Updated: 2012-11-28 16:12
(Xinhua)

OTTAWA - Canada announced on Tuesday its latest set of regulations on cars and light trucks to reduce greenhouse gas (GHG) emissions as the UN climate talks entered its second day in Doha, Qatar.

Related: 2012 UN Climate Change Conference 

The proposed regulations - expected to be finalized in 2013 - would require cars with model years 2017 to 2025 to cut on-road emissions by an average of 5 percent every year.

Light trucks, with model years 2017 to 2021, will be required to achieve an average of 3.5 percent reduction in annual GHG emissions, and a 5-percent cut for model years 2022 to 2025.

"Compared to 2008 models, vehicles rolling off the line in 2025 will produce almost 50 percent fewer greenhouse gas emissions and consume up to 50 percent less fuel," said Environment Minister Peter Kent while announcing the newly proposed regulations at a car dealership.
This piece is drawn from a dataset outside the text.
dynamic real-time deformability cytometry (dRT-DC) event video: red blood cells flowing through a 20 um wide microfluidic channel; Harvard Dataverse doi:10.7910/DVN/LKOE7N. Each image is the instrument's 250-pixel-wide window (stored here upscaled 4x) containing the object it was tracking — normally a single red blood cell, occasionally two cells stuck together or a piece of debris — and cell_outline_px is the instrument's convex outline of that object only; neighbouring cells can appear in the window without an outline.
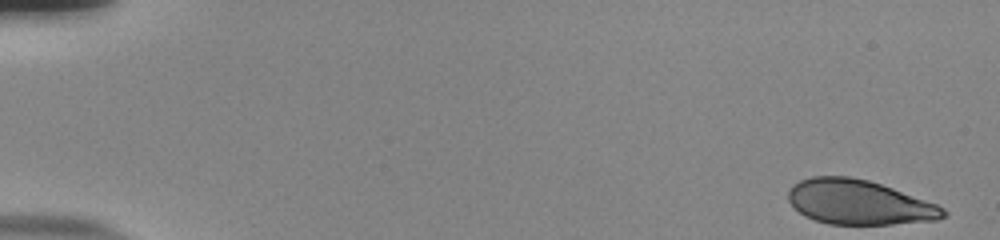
{"species": "human", "species_latin": "Homo sapiens", "temperature_condition": "room temperature", "stored_images_in_passage": 12, "camera_frame_rate_fps": 3000, "um_per_image_px": 0.085, "donor": {"sex": "male"}, "frame": {"image": 1, "passage_image": 1, "time_ms": 0.0, "image_size_px": [1000, 240], "cell_outline_px": [[948, 212], [944, 216], [936, 220], [892, 224], [828, 224], [804, 216], [788, 200], [788, 192], [800, 180], [812, 176], [848, 176], [868, 180], [892, 188], [936, 204], [944, 208]], "centroid_in_image_um": [73.01, 17.19], "position_along_channel_um": 12.0, "area_um2": 39.88}}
Regulating the transportation sector, which accounts for about 24 percent of Canada's GHG emissions, is part of the government's sector-by-sector approach that has already covered electricity and will eventually apply to the oil and gas sector, Kent said.
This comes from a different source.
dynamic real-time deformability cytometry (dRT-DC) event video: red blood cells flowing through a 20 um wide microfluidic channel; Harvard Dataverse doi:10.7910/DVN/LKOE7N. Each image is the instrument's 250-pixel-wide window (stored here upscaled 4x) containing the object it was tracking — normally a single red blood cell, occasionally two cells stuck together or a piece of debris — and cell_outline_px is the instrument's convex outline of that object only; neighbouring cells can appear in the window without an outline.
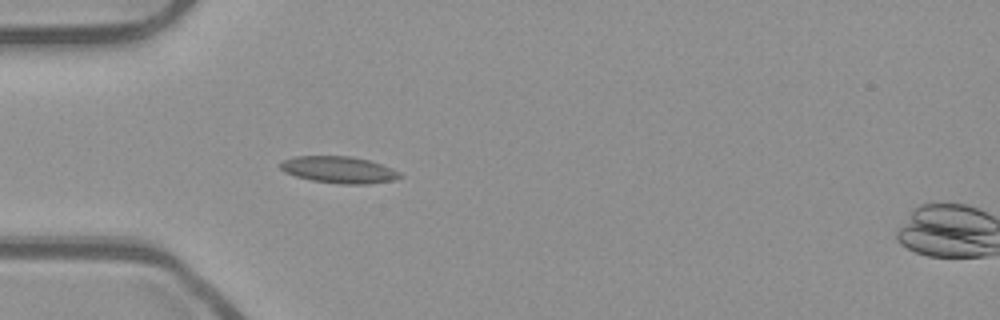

However, the strategy has come under fire from critics for not being enough to meet Canada's 2020 target of reducing its GHG emissions by 17 percent from the 2005 levels.

"The sector-by-sector approach is the slowest, weakest and most costly way to reduce greenhouse gas emissions," said John Bennett, executive director of Sierra Club Canada, an Ottawa-based national environmental group.

Canada signed the Kyoto Protocol in 1997, and ratified it in the parliament in 2002, committing itself to the target of reducing GHG emissions to an average of 6 percent below their 1990 levels from 2008 to 2012.

However, between 1990 and 2008, Canada's GHG emissions increased by around 24.1 percent, making it unlikely to meet that target.

In 2009, Canada signed the non-binding Copenhagen Accord and agreed to reduce its GHG emissions by 17 percent from its 2005 levels by 2020.

In a surprising blow to the international efforts to curb emissions, Canada announced withdrawal from the Kyoto Protocol on Dec 12, 2011, one day after negotiators from nearly 200 countries and regions met in Durban, South Africa for the climate talks.

Canada's withdrawal has drawn widespread international criticism. However, Kent claimed that Canada, the only country to repudiate the Kyoto Accord, needed to avoid $14 billion in penalties for not meeting its Kyoto targets.